South Korea’s foreign ministry spokesperson said that the country was sending a delegation to Iran “at the earliest possible date” in a bid to try to negotiate the release of an oil tanker seized by Iran’s Revolutionary Guards. Iran said that the vessel had violated pollution rules with chemicals, which the operators have denied. South Korea, on the other hand, moved a warship with an anti-piracy unit close to the Strait of Hormuz.
While speaking to reporters, the South Korean ministry spokesperson Choi Young-sam said, “A delegation… will be dispatched to Iran at the earliest possible date to try to resolve the matter through bilateral negotiations”. He added that a previously arranged visit to Iran by Vice-Foreign minister Choi Jong-kun will still go ahead early next week.
MT Hankuk Chemi is being held at Iran’s Bandar Abbas port city. The vessel was carrying 7,200 tons of petrochemicals from Jubail in Saudi Arabia when it was intercepted. The company which owns the vessel has been unable to connect with the captain since the seizure.
Relations between Iran and Seoul have been strained since the US reimposed tough sanctions on Iran and banned countries, including major Asian customers, from buying its petroleum.

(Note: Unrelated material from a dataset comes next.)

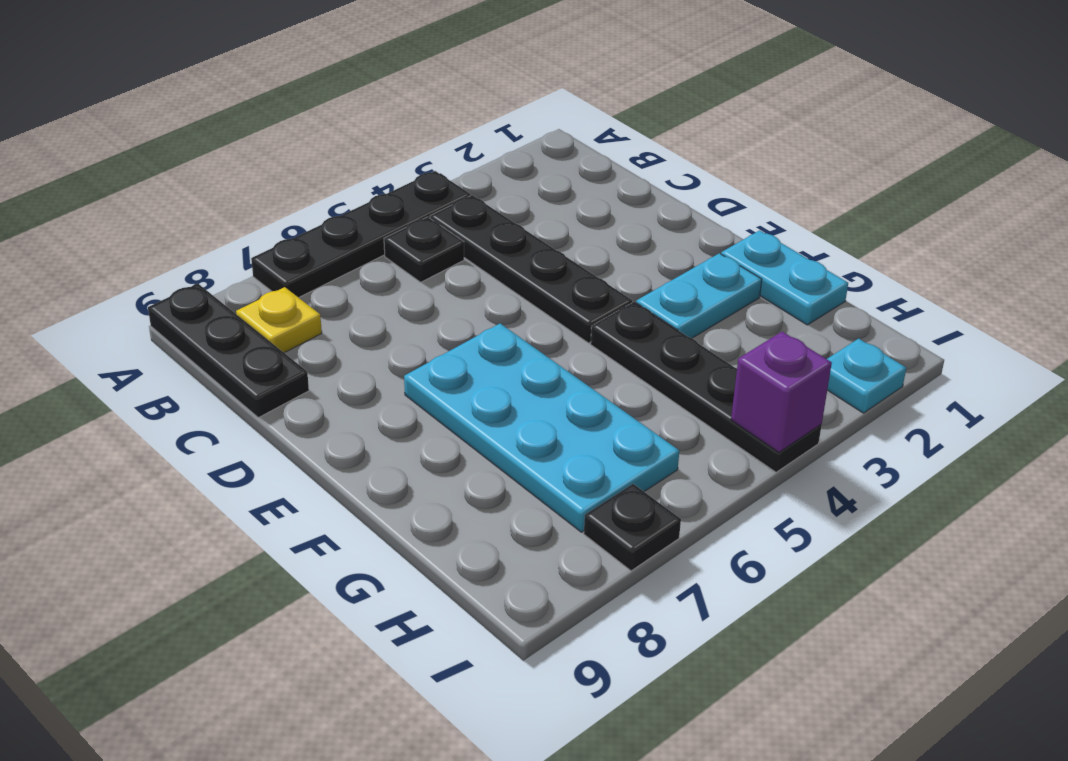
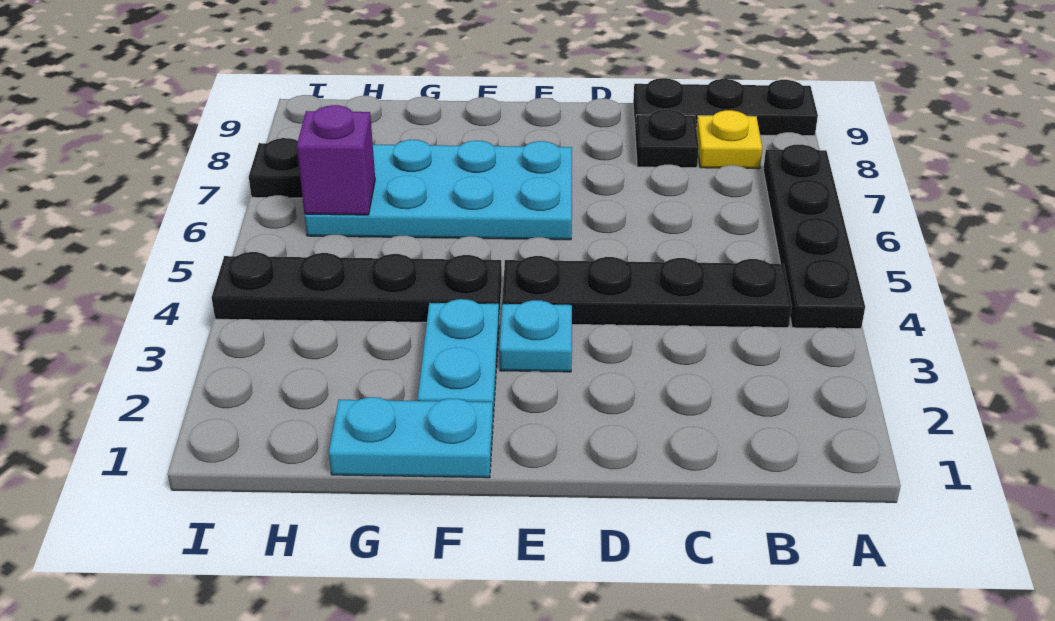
black plate B5 level 1 -> black plate C8 level 1
cyan plate I2 level 1 -> cyan plate E3 level 1
purple brick I4 level 2 -> purple brick H6 level 2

Iran has said that it has at least $7 billion from oil sales trapped in South Korea and the funds are needed to purchase humanitarian goods, including coronavirus vaccine.

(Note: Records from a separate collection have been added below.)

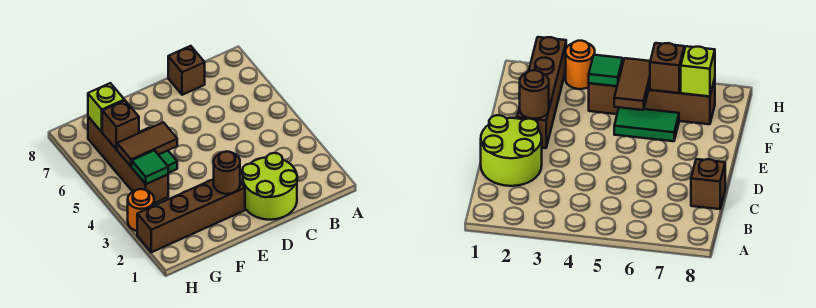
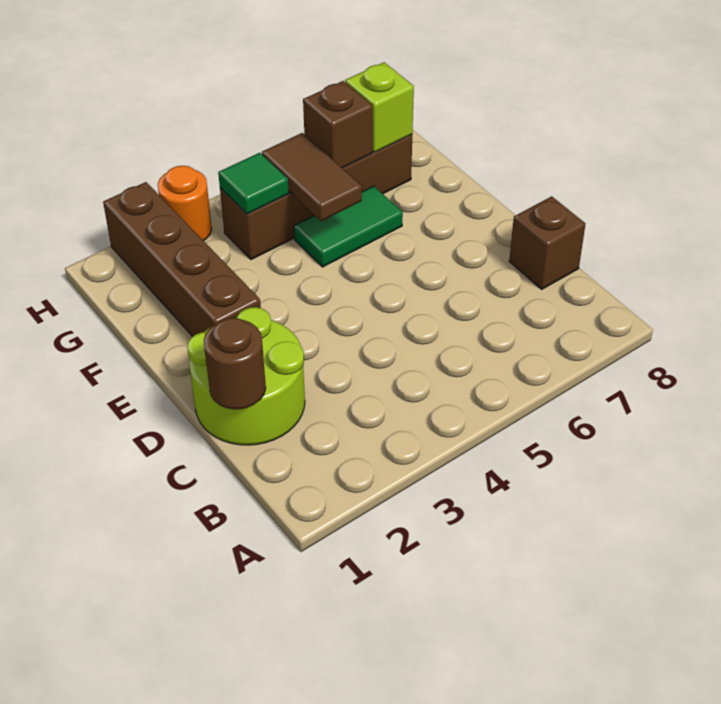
brown round brick E2 level 2 -> brown round brick C1 level 2

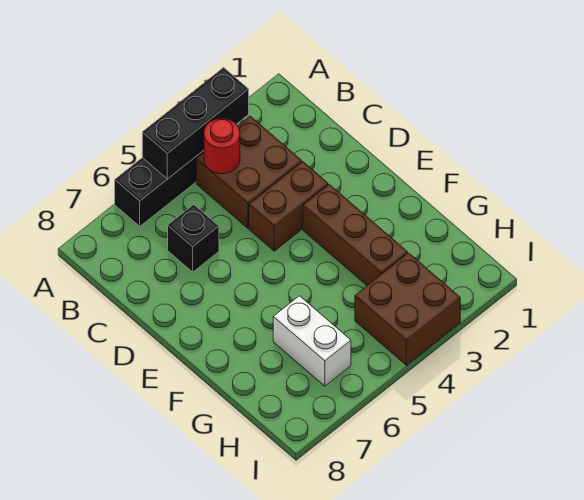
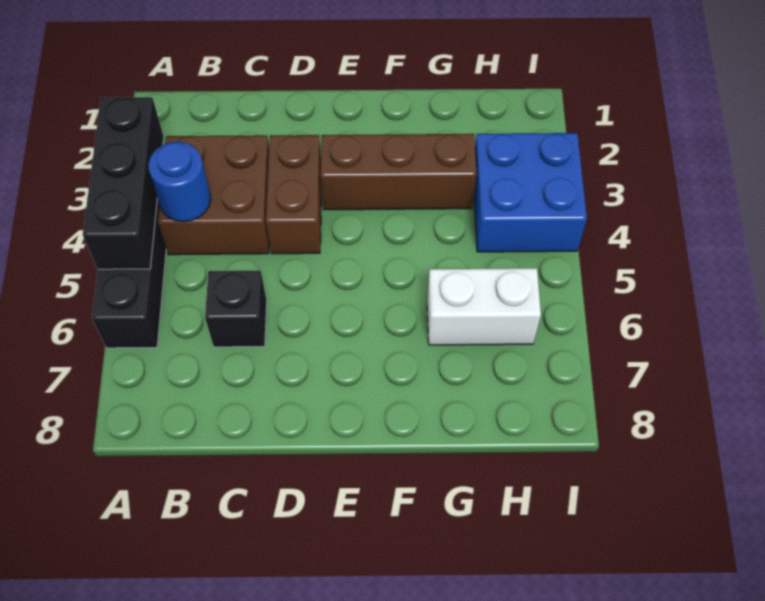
red round brick B4 level 2 -> blue round brick B4 level 2
brown brick H3:I4 level 1 -> blue brick H3:I4 level 1

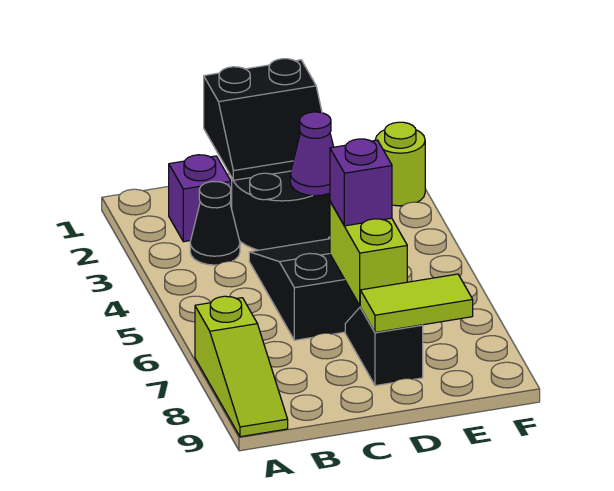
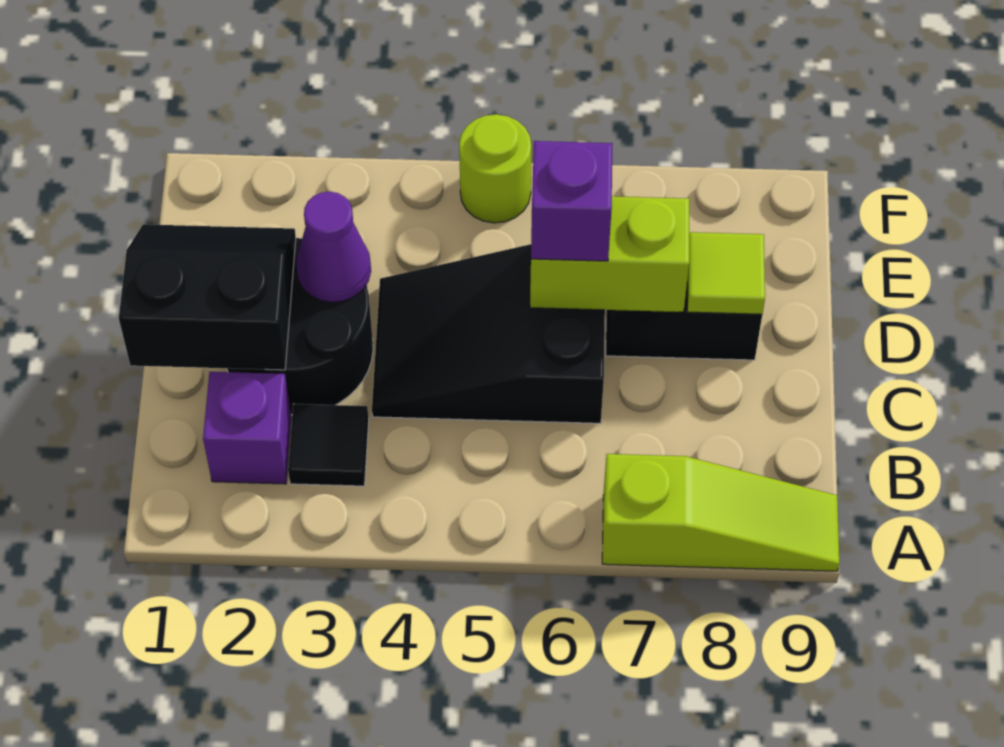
black cone B3 level 1 -> black tile B3 level 1
black slope C1:D2 level 2 top 1 -> black slope C1:D2 level 2 top C
lime tile D8:E8 level 2 -> lime tile D8 level 2
lime round brick F2 level 1 -> lime round brick F5 level 1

South Korea presidential office said that it views the current incident very gravely. They said, “The US State Department joined South Korea in calling for the tanker’s immediate release, accusing Iran of threatening “navigational rights and freedoms” in the Persian Gulf in order to “extort the international community into relieving the pressure of sanctions”. As per the reports by AP, the US Navy’s Mideast routinely patrols the area along with an American-led coalition, which monitors the Strait of Hormuz. A European-led effort operates in the same area.
Meanwhile, the vessel seizure comes after an announcement by Iran that it would start enriching uranium to 20%, which is in violation of the nuclear deal. The move, which Iran had notified the UN nuclear watchdog about last week, was one of many mentioned in a law passed by Iran’s parliament last month in response to the killing of the country’s top nuclear scientist. Although the purity level needed to produce nuclear weapons is 90%, way above Iran’s announcement of enriching uranium to up to 20% purity, the decision has caused a stir among other signatories of the deal.